If ever there was a need to provide reasons why artificial intelligence (AI) is the hottest thing in fintech right now, S&P Global just gave 550 million of them.
The information giant is paying that amount in cash and stock to pick up Kensho Technologies, a fintech startup backed by names including Goldman Sachs, which is widely regarded as one of the most promising new breed of technology firms.
Kensho, formed in 2013 by Daniel Nadler, a Harvard PhD graduate, and which counts technology specialists from Google, Apple and others among its ranks, specializes in AI for finance and national security. It is either in use or being trialled at most major banks at present.
With this purchase, S&P Global says its aim is to become a world leader in AI development—and it is the first to admit that this isn’t a transaction that has been fueled by traditional concerns in mergers and acquisitions (M&A), such as strong cash flows and diversified product bases. Instead, what S&P is largely acquiring is talent, knowledge, and the ability to infuse its technology stack with natural-language processing, machine learning and other subsets of AI.
“Unless you cover the technology industry, this is not a routine acquisition,” said Doug Peterson, CEO of S&P Global, speaking on a conference call with analysts on March 7. “We’re buying a startup company with proven talent and technology; we’re not buying a business with meaningful revenue or profitability.”
Indeed, Jones continued, Kensho’s revenues of approximately $20 million mean it is something of a light loss-leader at present, although the company is confident that it can get it to break-even.
“The most meaningful benefit is positioning S&P Global at the forefront of AI and machine learning,” he continued.

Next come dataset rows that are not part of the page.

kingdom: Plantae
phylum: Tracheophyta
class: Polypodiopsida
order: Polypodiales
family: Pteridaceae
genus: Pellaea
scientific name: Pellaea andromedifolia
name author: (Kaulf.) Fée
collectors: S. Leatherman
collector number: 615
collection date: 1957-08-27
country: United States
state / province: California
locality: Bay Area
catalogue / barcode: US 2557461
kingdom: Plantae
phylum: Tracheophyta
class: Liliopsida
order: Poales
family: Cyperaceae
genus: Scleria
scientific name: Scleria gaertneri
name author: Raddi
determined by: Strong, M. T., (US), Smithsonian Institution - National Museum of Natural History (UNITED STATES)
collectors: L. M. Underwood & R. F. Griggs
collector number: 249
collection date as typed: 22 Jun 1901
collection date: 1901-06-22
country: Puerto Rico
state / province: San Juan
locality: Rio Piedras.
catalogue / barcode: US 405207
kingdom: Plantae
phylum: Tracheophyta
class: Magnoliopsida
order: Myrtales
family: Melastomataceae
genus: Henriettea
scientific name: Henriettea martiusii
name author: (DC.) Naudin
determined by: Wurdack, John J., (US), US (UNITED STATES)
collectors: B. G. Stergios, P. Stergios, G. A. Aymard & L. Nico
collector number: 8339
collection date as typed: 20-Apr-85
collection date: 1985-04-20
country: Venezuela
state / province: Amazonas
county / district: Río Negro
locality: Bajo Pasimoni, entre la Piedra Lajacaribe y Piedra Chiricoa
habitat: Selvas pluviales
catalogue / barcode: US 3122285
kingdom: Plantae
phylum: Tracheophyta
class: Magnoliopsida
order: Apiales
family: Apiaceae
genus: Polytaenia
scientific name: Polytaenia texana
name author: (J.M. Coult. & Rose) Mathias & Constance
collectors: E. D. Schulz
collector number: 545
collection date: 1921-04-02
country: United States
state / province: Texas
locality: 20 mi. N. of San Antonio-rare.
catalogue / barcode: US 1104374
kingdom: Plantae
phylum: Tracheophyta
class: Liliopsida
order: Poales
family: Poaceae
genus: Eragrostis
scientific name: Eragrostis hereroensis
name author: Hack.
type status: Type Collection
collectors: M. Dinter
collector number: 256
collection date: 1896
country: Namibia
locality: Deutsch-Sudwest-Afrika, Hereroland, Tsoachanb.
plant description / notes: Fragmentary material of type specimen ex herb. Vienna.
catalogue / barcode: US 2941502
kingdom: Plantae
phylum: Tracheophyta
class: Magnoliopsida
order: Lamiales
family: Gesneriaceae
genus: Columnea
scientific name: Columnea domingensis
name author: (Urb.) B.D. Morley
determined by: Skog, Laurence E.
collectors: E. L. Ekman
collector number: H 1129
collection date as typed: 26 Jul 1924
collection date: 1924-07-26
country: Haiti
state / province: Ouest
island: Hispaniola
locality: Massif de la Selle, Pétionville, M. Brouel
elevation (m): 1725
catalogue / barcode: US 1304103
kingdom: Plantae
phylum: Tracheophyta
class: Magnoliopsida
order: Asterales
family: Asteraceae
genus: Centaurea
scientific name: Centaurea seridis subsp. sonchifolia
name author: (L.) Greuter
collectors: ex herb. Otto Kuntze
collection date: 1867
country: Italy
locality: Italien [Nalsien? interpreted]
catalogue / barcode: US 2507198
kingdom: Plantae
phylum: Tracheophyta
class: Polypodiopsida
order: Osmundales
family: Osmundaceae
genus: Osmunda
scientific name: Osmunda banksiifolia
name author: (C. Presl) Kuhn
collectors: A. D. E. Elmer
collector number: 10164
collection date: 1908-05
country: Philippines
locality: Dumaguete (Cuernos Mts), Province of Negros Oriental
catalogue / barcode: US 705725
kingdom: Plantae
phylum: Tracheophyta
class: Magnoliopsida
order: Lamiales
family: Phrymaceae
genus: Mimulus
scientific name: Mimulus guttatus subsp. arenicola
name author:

Nadler, the founder and CEO of Kensho, will stay on with the company, which he described as his “child” on the call. He added that the firm has been working with S&P Global for some time now—it took a stake in Kensho in early 2017—and that his comfort with the deal stems from the firm’s perspective on innovation.
“We’ve had the good fortune of working with the six largest banks in the world, and I’ve had the fortune of meeting with the CEOs and CFOs of all of them,” said Nadler, on the same call. “And so I can therefore say with a real basis for comparison that, perhaps alongside Marty Chavez of Goldman Sachs, Doug and [S&P Global CFO Ewout Steenbergen] are two of the most open-minded, forward-looking executives on Wall Street with respect to technology. That is everything in this game—the tone from the top, the open-mindedness to innovation—that’s what makes the difference between a large, incumbent firm making progress versus muddling along.”
S&P Global’s acquisition is expected to close late in the first quarter of 2018, or early in the second quarter, subject to customary regulatory approvals.
The move is the latest in a year that has already seen tremendous M&A activity in the fintech space. Since January, the sector has seen a series of major multi-million and -billion deals, including Blackstone’s acquisition of Thomson Reuters Financial and Risk, SS&C Technologies picking up DST Systems, and a bid for UK tech vendor Fidessa by Temenos, as well as Ion’s purchase of Openlink.